## Assignment
Please state the number of lines in the records below that contain the string "pixels", and nothing further.

## Material supplied
+===+
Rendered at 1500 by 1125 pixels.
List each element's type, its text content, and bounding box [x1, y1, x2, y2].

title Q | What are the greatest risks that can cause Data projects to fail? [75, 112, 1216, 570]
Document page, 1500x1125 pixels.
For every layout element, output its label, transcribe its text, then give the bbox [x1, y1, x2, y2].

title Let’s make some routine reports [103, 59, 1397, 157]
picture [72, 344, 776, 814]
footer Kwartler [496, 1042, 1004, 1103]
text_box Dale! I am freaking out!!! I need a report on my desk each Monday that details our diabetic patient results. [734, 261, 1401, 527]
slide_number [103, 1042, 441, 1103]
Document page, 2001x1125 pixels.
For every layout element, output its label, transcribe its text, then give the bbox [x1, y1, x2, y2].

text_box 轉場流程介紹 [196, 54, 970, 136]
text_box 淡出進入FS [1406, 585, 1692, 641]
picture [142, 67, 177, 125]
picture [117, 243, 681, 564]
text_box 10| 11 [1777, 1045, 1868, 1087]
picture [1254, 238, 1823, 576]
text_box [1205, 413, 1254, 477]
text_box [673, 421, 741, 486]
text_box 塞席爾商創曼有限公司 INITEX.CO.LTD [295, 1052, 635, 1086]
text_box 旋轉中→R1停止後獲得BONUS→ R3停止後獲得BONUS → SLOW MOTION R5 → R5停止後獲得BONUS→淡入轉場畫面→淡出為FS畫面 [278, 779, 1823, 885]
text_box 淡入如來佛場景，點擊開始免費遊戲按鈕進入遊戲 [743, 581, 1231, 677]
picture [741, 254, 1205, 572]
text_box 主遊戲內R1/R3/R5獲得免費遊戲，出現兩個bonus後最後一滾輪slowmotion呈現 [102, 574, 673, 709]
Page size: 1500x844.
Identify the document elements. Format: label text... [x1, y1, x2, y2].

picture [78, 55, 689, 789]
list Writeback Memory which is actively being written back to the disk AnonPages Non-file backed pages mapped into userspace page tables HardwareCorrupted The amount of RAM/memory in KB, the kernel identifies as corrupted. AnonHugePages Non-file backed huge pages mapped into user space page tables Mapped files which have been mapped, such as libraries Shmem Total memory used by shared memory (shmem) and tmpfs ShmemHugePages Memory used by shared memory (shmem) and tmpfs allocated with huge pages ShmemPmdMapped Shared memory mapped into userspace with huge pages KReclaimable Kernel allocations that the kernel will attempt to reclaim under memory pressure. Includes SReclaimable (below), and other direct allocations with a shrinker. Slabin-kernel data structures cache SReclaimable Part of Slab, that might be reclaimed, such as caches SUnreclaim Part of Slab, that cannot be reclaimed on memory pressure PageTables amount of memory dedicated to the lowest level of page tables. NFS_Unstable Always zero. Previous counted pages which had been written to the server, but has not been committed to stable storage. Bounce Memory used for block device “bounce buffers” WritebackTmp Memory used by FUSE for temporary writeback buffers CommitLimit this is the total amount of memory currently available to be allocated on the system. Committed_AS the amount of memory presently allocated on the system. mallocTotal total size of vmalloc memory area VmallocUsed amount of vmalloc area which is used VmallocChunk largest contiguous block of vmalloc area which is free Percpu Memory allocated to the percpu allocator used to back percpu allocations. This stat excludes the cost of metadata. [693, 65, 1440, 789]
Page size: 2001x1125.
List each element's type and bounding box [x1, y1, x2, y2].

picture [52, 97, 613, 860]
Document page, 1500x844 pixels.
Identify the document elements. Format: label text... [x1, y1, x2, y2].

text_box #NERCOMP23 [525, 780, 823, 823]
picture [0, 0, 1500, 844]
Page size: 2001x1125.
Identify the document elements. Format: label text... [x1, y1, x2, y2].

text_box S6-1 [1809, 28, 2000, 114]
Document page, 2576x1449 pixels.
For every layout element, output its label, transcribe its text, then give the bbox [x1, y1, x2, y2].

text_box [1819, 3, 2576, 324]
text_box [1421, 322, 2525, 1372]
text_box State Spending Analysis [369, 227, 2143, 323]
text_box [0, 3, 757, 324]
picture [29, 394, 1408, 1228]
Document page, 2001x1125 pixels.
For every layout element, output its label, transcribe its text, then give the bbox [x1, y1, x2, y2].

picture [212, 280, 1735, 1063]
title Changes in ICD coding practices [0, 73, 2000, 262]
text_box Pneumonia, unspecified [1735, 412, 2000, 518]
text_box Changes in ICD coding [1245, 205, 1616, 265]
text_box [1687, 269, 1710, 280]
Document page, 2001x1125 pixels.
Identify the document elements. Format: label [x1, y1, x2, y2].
+===+
## Completed task
7